I'm furious with Starbucks for discontinuing two addictive beverages, the Rhumba Frappuccino and the Mango Citrus Tiazzi. Yet perhaps they did me a favor?

mike julianelle
6.19.01 @ 9:23a

I hate Starbucks. Dunkin Donuts, all the way. Boston blue-collar. Gotta love it.

adam kraemer
6.19.01 @ 11:07a

I've never been much of a coffee achiever, but I do drink Diet Coke like it's going out of style. The thing everyone seems to conveniently forget is that while a coffee may taste good or bad, unless it's decaf, it's going to be addictive. While breaking the caffeine habit is easier than, say, quitting methodone, it's not exactly as simple as choosing not to wear blue socks anymore. The taste is not all that keeps you coming back for more.

mike julianelle
6.19.01 @ 11:16a

I think Diet Coke, and most diet sodas for that matter but especiallyDiet Coke, tastes like liquid plastic.

adam kraemer
6.19.01 @ 11:18a

I've never had the pleasure of trying liquid plastic. I think that Diet Coke is an aquired taste that only those of us who don't find water bland enough can truly appreciate.

jeff miller
6.19.01 @ 11:56a

Whatever your poison may be, it's your daily rituals that the food/beverage industry are counting on you to stick with. Sure, caffeine is addictive, but like many other vices (say, cigarettes) there's a psychological component that's way more powerful - and can be exploited for profit.

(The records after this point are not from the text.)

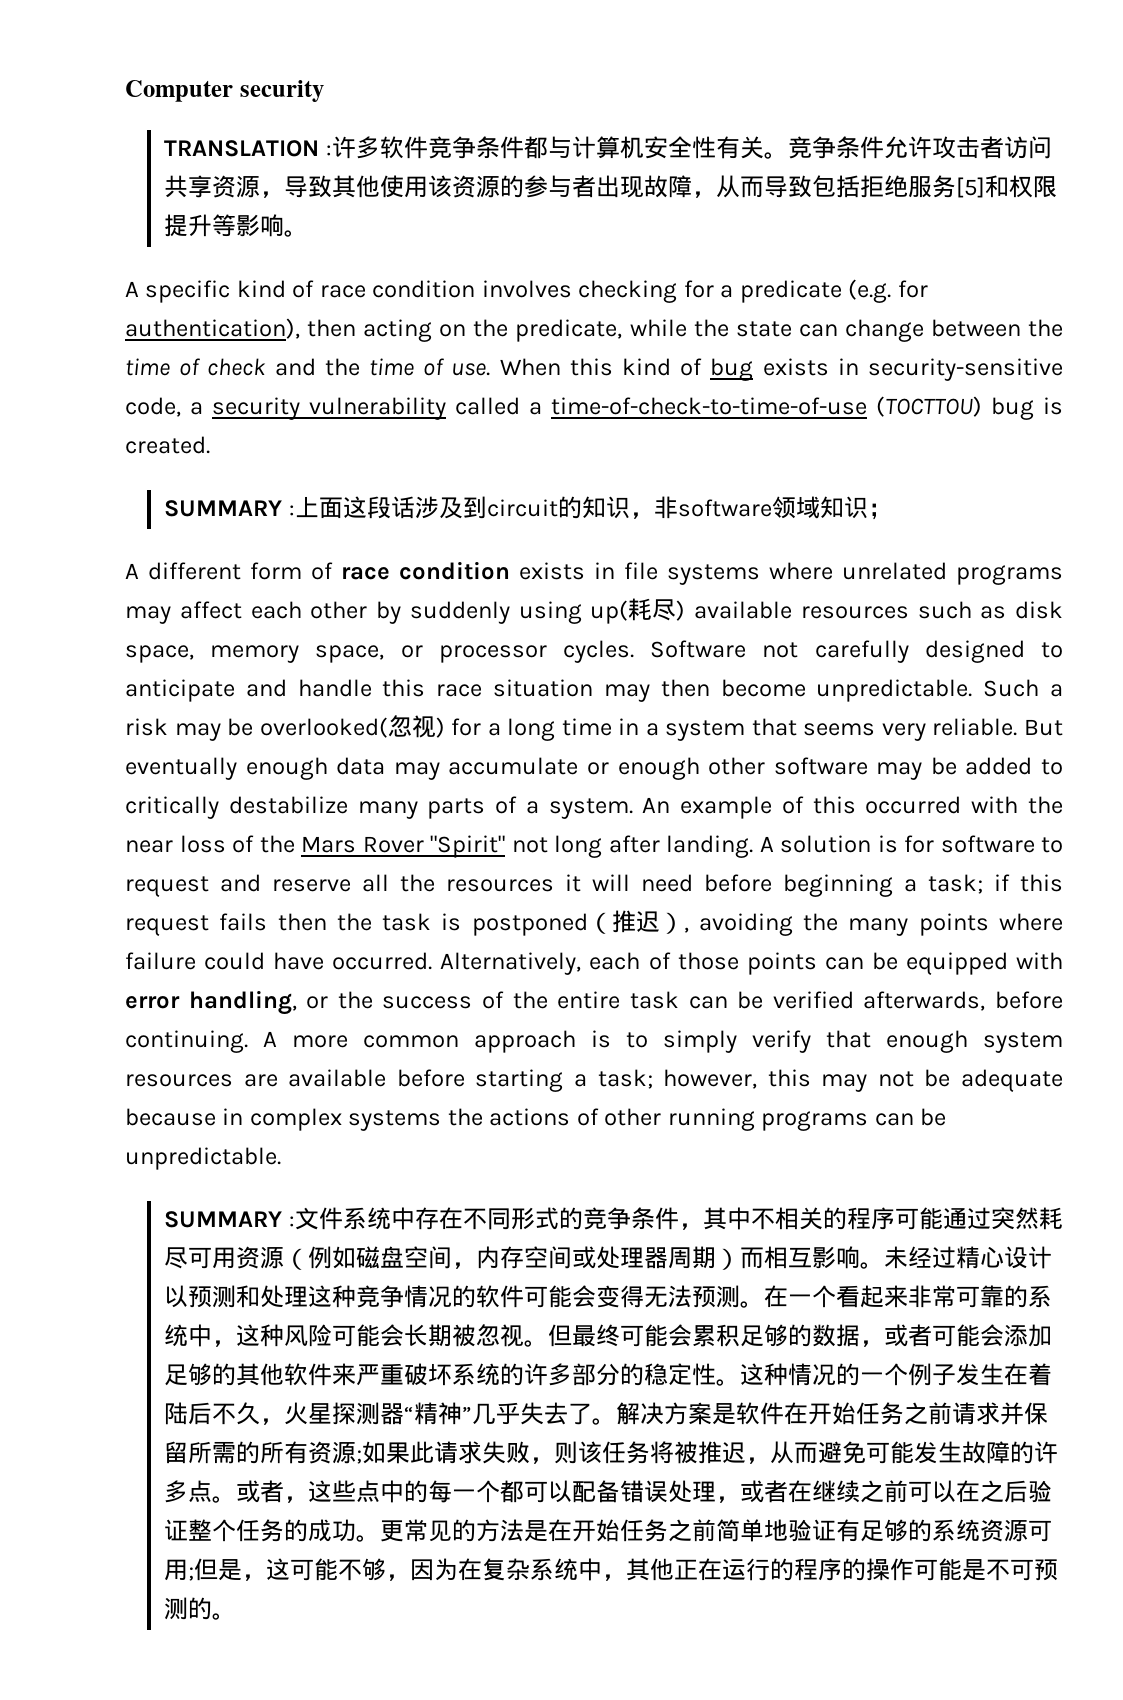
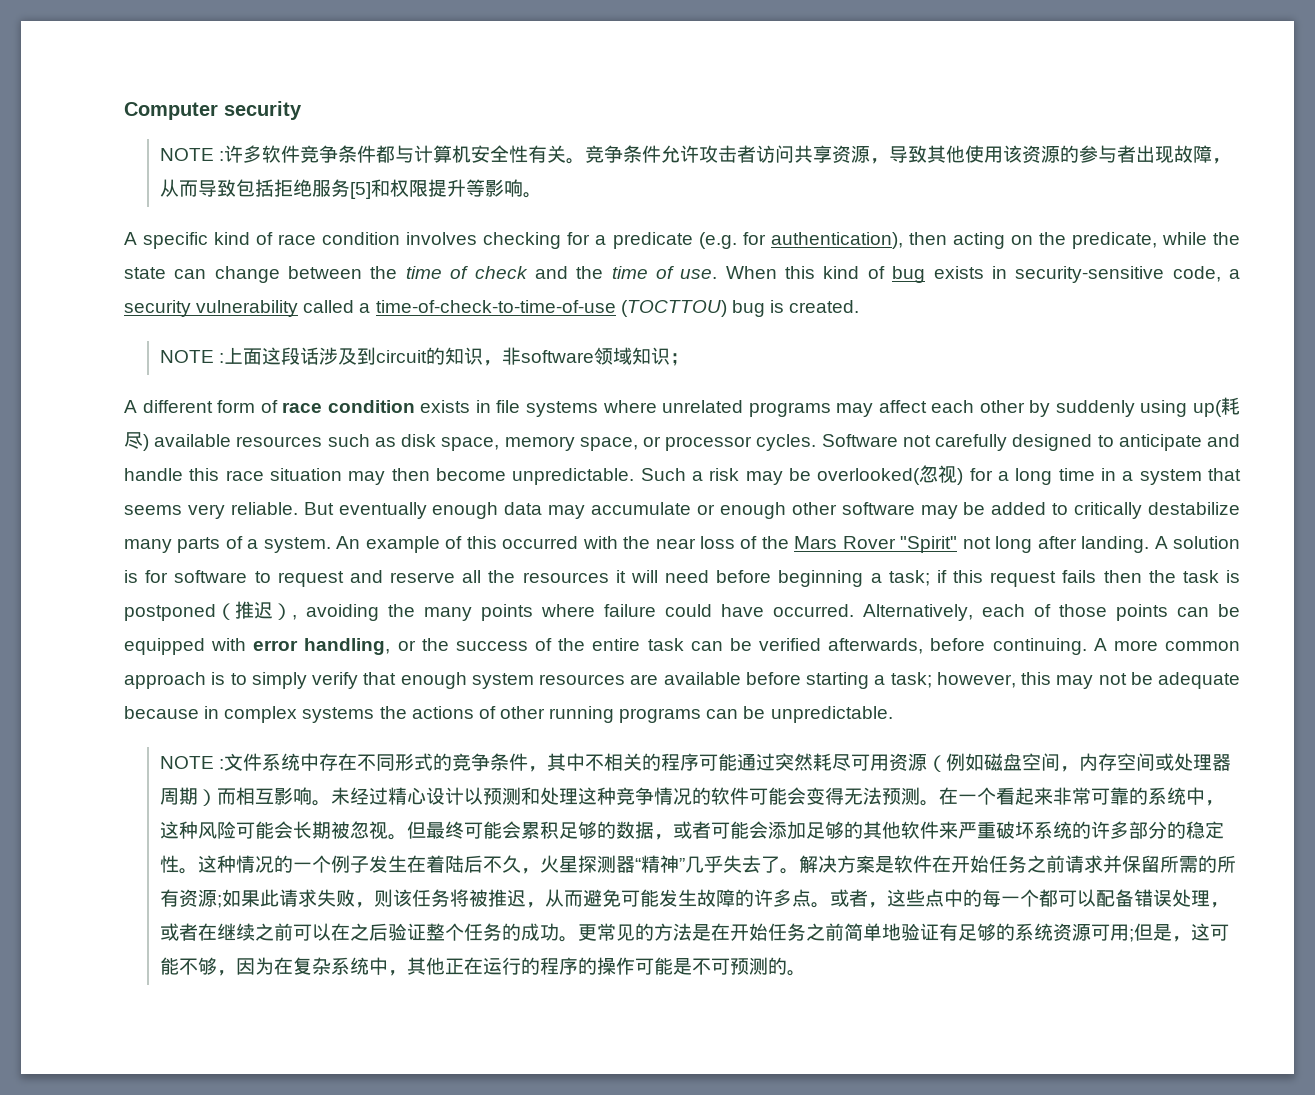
[164,140,320,157] TRANSLATION -> [159,148,214,161] NOTE
[164,500,283,517] SUMMARY -> [159,350,214,363] NOTE
[164,1211,283,1228] SUMMARY -> [159,756,214,769] NOTE

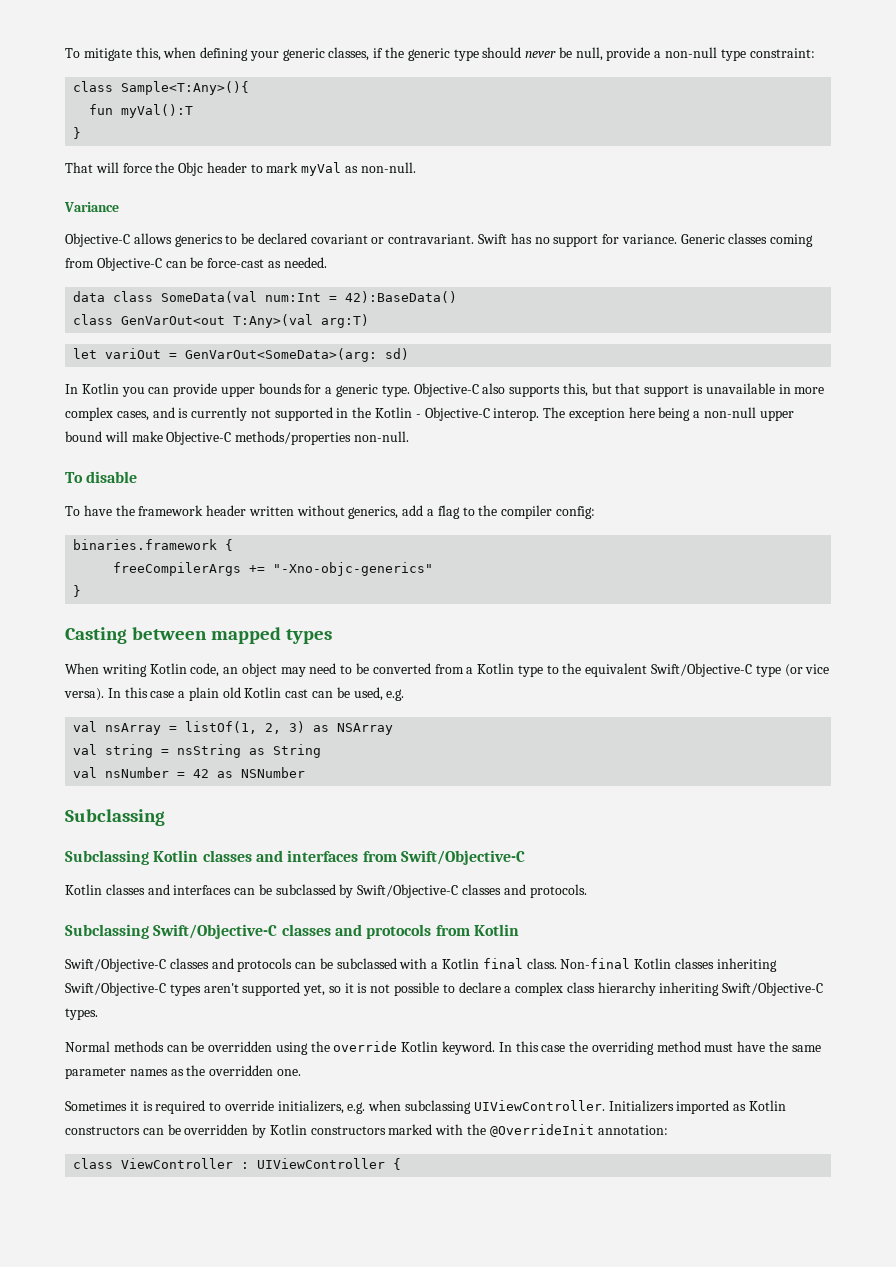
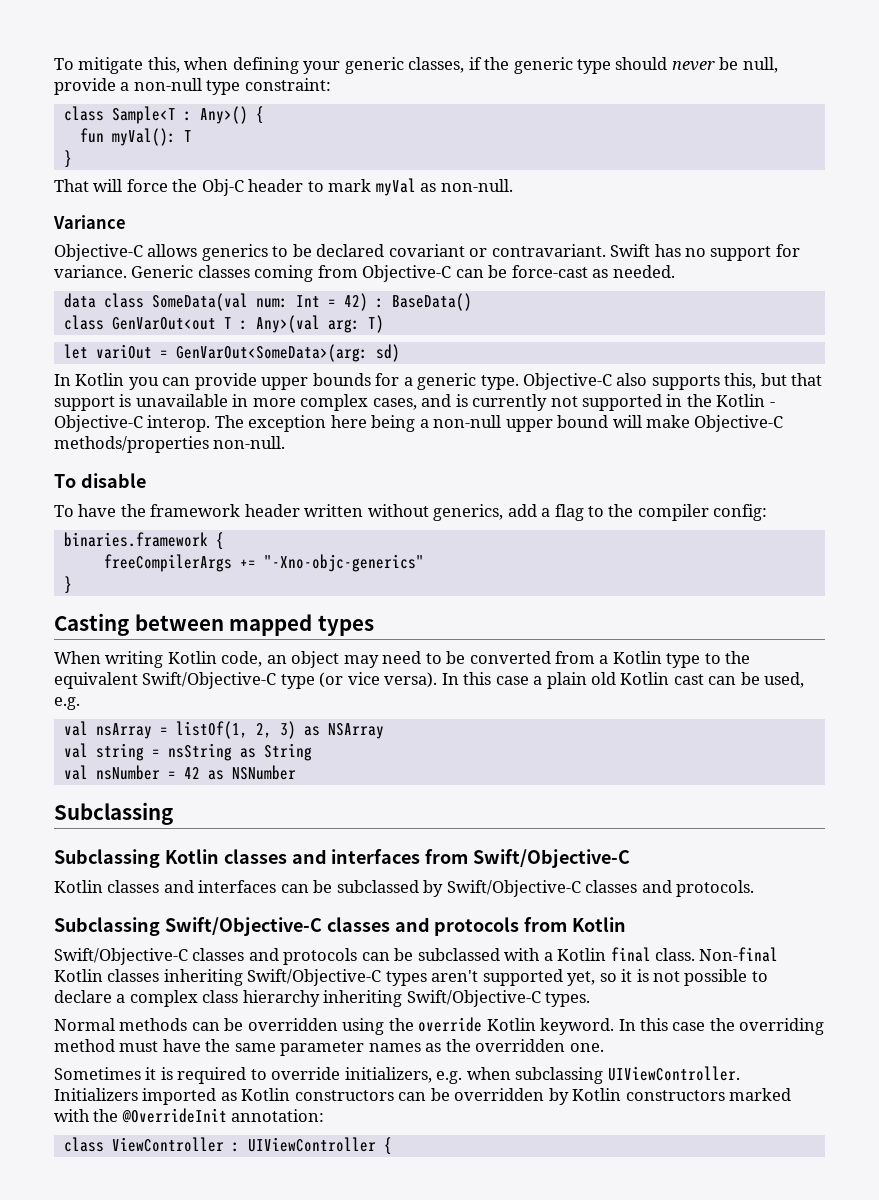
[121,81,250,95] Sample<T:Any>(){ -> [111,106,264,124] Sample<T : Any>() {
[121,104,194,118] myVal():T -> [111,128,192,146] myVal(): T
[178,162,204,176] Objc -> [201,179,244,196] Obj-C
[265,291,458,303] [73,314,370,328] num:Int = 42):BaseData() // class GenVarOut<out T:Any>(val arg:T) -> [255,293,472,311] [63,315,384,333] num: Int = 42) : BaseData() // class GenVarOut<out T : Any>(val arg: T)

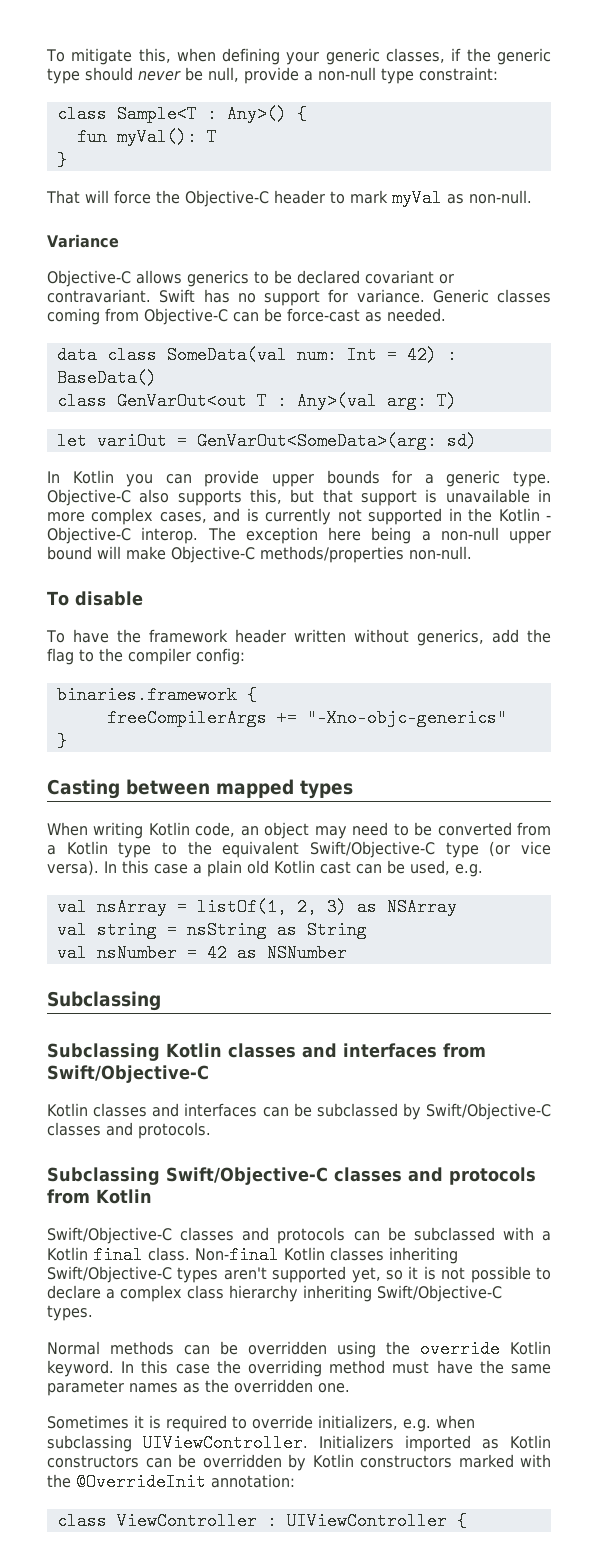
[201,179,244,196] Obj-C -> [185,190,269,207] Objective-C
[541,508,551,517] a -> [527,629,551,643] the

I think Starbucks has brilliant marketing - what we're really shelling out the extra dough for with them is the perceived quality of their merchandise: expensive, stylized plastic cups with two-color printing. Soothing corporate interiors and holiday CD collections. All wrapped up in a corporate ID that's designed to make you feel like your receiving specialized energy drinks from the Earth Mother Goddess.

jael mchenry
6.19.01 @ 12:25p

We're also shelling out for the standardization. If I get a chai at Starbucks, anywhere in the country, I know exactly what it tastes like and what it costs. Maybe that's erasing the individuality of something-or-other, but some days it's a good thing.

lee anne ramsey
6.19.01 @ 5:16p

I have to share my friends' theory: he believes that JCrew, the GAP corporation (Banana, GAp, Old Navy), Abercrombie & Fitch are all in cahoots with the government with the end goal being that we will start wearing uniforms a la star trek or any other futuristic movie. Dress alike/ eat alike/ drink alike (starbucks)/ think alike. It's all an insidious manner of mind control, as far as he's concerned.

jeff miller
6.20.01 @ 9:57a

It would not surprise me in the least if, in the next Trek flick, we find Picard sporting a co-branded Starfleet/Old Navy vest, sipping a Frappucino as he reads whatever crappy lines Johnathan Frakes has cooked up for him.